To do: Copy each line exactly. Drop every picture.

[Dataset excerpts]
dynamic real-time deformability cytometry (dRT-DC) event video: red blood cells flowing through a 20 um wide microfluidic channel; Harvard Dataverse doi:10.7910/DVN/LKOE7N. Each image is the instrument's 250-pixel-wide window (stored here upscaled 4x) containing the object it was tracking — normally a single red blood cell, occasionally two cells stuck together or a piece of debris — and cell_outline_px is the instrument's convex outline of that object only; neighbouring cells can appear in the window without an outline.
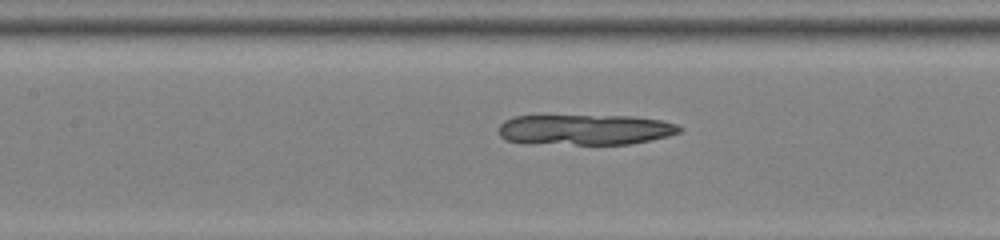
{"species": "common noctule bat (a hibernating species)", "species_latin": "Nyctalus noctula", "temperature_condition": "room temperature", "stored_images_in_passage": 40, "camera_frame_rate_fps": 3000, "um_per_image_px": 0.085, "animal": {"sex": "female", "body_mass_g": 22.0, "forearm_length_mm": 56.7}, "frame": {"image": 1, "passage_image": 13, "time_ms": 4.0, "image_size_px": [1000, 240], "cell_outline_px": [[684, 128], [680, 132], [668, 136], [628, 144], [528, 144], [504, 140], [500, 136], [500, 124], [504, 120], [512, 116], [632, 116], [660, 120], [676, 124]], "centroid_in_image_um": [49.69, 11.03], "position_along_channel_um": 157.7, "area_um2": 32.31}}
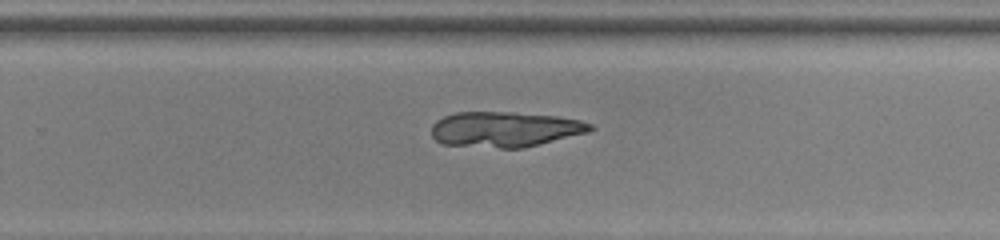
{"frame": {"image": 2, "passage_image": 23, "time_ms": 7.333, "image_size_px": [1000, 240], "cell_outline_px": [[596, 128], [588, 132], [524, 148], [500, 148], [440, 144], [432, 136], [432, 124], [436, 120], [444, 116], [456, 112], [512, 112], [556, 116], [580, 120], [592, 124]], "centroid_in_image_um": [42.91, 10.99], "position_along_channel_um": 286.9, "area_um2": 32.83}}
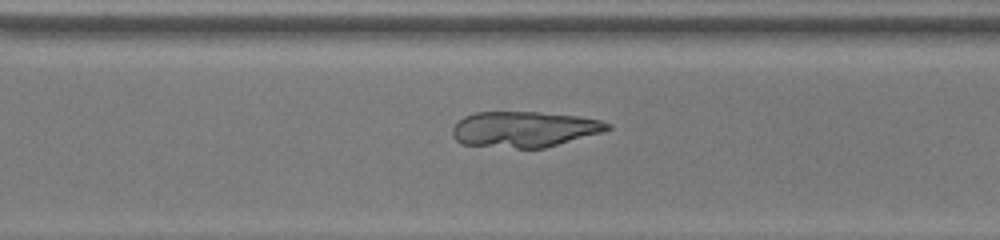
{"frame": {"image": 3, "passage_image": 26, "time_ms": 8.333, "image_size_px": [1000, 240], "cell_outline_px": [[612, 128], [604, 132], [544, 148], [516, 148], [460, 144], [452, 136], [452, 128], [464, 116], [476, 112], [536, 112], [576, 116], [600, 120], [612, 124]], "centroid_in_image_um": [44.57, 10.99], "position_along_channel_um": 326.0, "area_um2": 32.31}}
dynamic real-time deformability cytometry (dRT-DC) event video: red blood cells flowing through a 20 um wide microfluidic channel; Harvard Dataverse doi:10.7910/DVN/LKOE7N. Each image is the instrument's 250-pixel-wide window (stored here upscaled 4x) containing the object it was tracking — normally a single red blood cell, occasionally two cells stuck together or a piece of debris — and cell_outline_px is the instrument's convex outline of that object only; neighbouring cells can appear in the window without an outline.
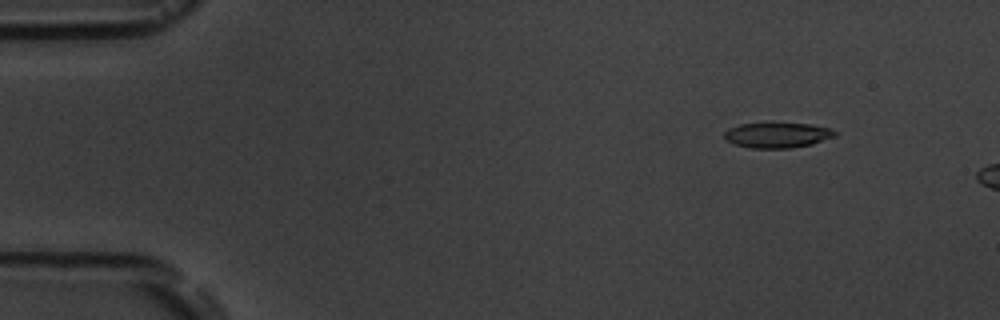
{"species": "common noctule bat (a hibernating species)", "species_latin": "Nyctalus noctula", "temperature_condition": "room temperature", "stored_images_in_passage": 4, "camera_frame_rate_fps": 3000, "um_per_image_px": 0.085, "animal": {"sex": "male", "body_mass_g": 19.5, "forearm_length_mm": 54.6}, "frame": {"image": 1, "passage_image": 2, "time_ms": 1.0, "image_size_px": [1000, 320], "cell_outline_px": [[836, 136], [812, 144], [792, 148], [752, 148], [732, 144], [724, 140], [724, 132], [728, 128], [740, 124], [768, 120], [808, 124], [828, 128], [836, 132]], "centroid_in_image_um": [66.0, 11.44], "position_along_channel_um": 19.0, "area_um2": 17.11}}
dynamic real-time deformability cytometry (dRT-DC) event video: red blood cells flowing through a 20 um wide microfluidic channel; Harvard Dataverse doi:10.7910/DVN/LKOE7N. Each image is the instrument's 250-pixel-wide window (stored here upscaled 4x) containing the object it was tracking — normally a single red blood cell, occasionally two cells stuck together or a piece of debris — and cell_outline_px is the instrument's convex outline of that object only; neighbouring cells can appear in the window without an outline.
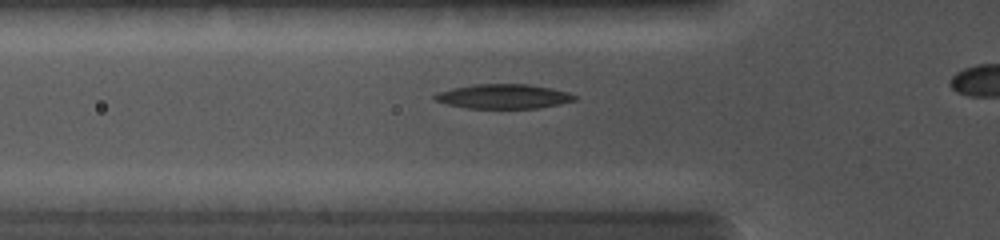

Exercise output:
dynamic real-time deformability cytometry (dRT-DC) event video: red blood cells flowing through a 20 um wide microfluidic channel; Harvard Dataverse doi:10.7910/DVN/LKOE7N. Each image is the instrument's 250-pixel-wide window (stored here upscaled 4x) containing the object it was tracking — normally a single red blood cell, occasionally two cells stuck together or a piece of debris — and cell_outline_px is the instrument's convex outline of that object only; neighbouring cells can appear in the window without an outline.
{"species": "common noctule bat (a hibernating species)", "species_latin": "Nyctalus noctula", "temperature_condition": "room temperature", "stored_images_in_passage": 40, "camera_frame_rate_fps": 3000, "um_per_image_px": 0.085, "animal": {"sex": "female", "body_mass_g": 22.0, "forearm_length_mm": 56.7}, "frame": {"image": 1, "passage_image": 13, "time_ms": 4.0, "image_size_px": [1000, 240], "cell_outline_px": [[684, 128], [680, 132], [668, 136], [628, 144], [528, 144], [504, 140], [500, 136], [500, 124], [504, 120], [512, 116], [632, 116], [660, 120], [676, 124]], "centroid_in_image_um": [49.69, 11.03], "position_along_channel_um": 157.7, "area_um2": 32.31}}
{"frame": {"image": 2, "passage_image": 23, "time_ms": 7.333, "image_size_px": [1000, 240], "cell_outline_px": [[596, 128], [588, 132], [524, 148], [500, 148], [440, 144], [432, 136], [432, 124], [436, 120], [444, 116], [456, 112], [512, 112], [556, 116], [580, 120], [592, 124]], "centroid_in_image_um": [42.91, 10.99], "position_along_channel_um": 286.9, "area_um2": 32.83}}
{"frame": {"image": 3, "passage_image": 26, "time_ms": 8.333, "image_size_px": [1000, 240], "cell_outline_px": [[612, 128], [604, 132], [544, 148], [516, 148], [460, 144], [452, 136], [452, 128], [464, 116], [476, 112], [536, 112], [576, 116], [600, 120], [612, 124]], "centroid_in_image_um": [44.57, 10.99], "position_along_channel_um": 326.0, "area_um2": 32.31}}
dynamic real-time deformability cytometry (dRT-DC) event video: red blood cells flowing through a 20 um wide microfluidic channel; Harvard Dataverse doi:10.7910/DVN/LKOE7N. Each image is the instrument's 250-pixel-wide window (stored here upscaled 4x) containing the object it was tracking — normally a single red blood cell, occasionally two cells stuck together or a piece of debris — and cell_outline_px is the instrument's convex outline of that object only; neighbouring cells can appear in the window without an outline.
{"species": "common noctule bat (a hibernating species)", "species_latin": "Nyctalus noctula", "temperature_condition": "room temperature", "stored_images_in_passage": 4, "camera_frame_rate_fps": 3000, "um_per_image_px": 0.085, "animal": {"sex": "male", "body_mass_g": 19.5, "forearm_length_mm": 54.6}, "frame": {"image": 1, "passage_image": 2, "time_ms": 1.0, "image_size_px": [1000, 320], "cell_outline_px": [[836, 136], [812, 144], [792, 148], [752, 148], [732, 144], [724, 140], [724, 132], [728, 128], [740, 124], [768, 120], [808, 124], [828, 128], [836, 132]], "centroid_in_image_um": [66.0, 11.44], "position_along_channel_um": 19.0, "area_um2": 17.11}}
dynamic real-time deformability cytometry (dRT-DC) event video: red blood cells flowing through a 20 um wide microfluidic channel; Harvard Dataverse doi:10.7910/DVN/LKOE7N. Each image is the instrument's 250-pixel-wide window (stored here upscaled 4x) containing the object it was tracking — normally a single red blood cell, occasionally two cells stuck together or a piece of debris — and cell_outline_px is the instrument's convex outline of that object only; neighbouring cells can appear in the window without an outline.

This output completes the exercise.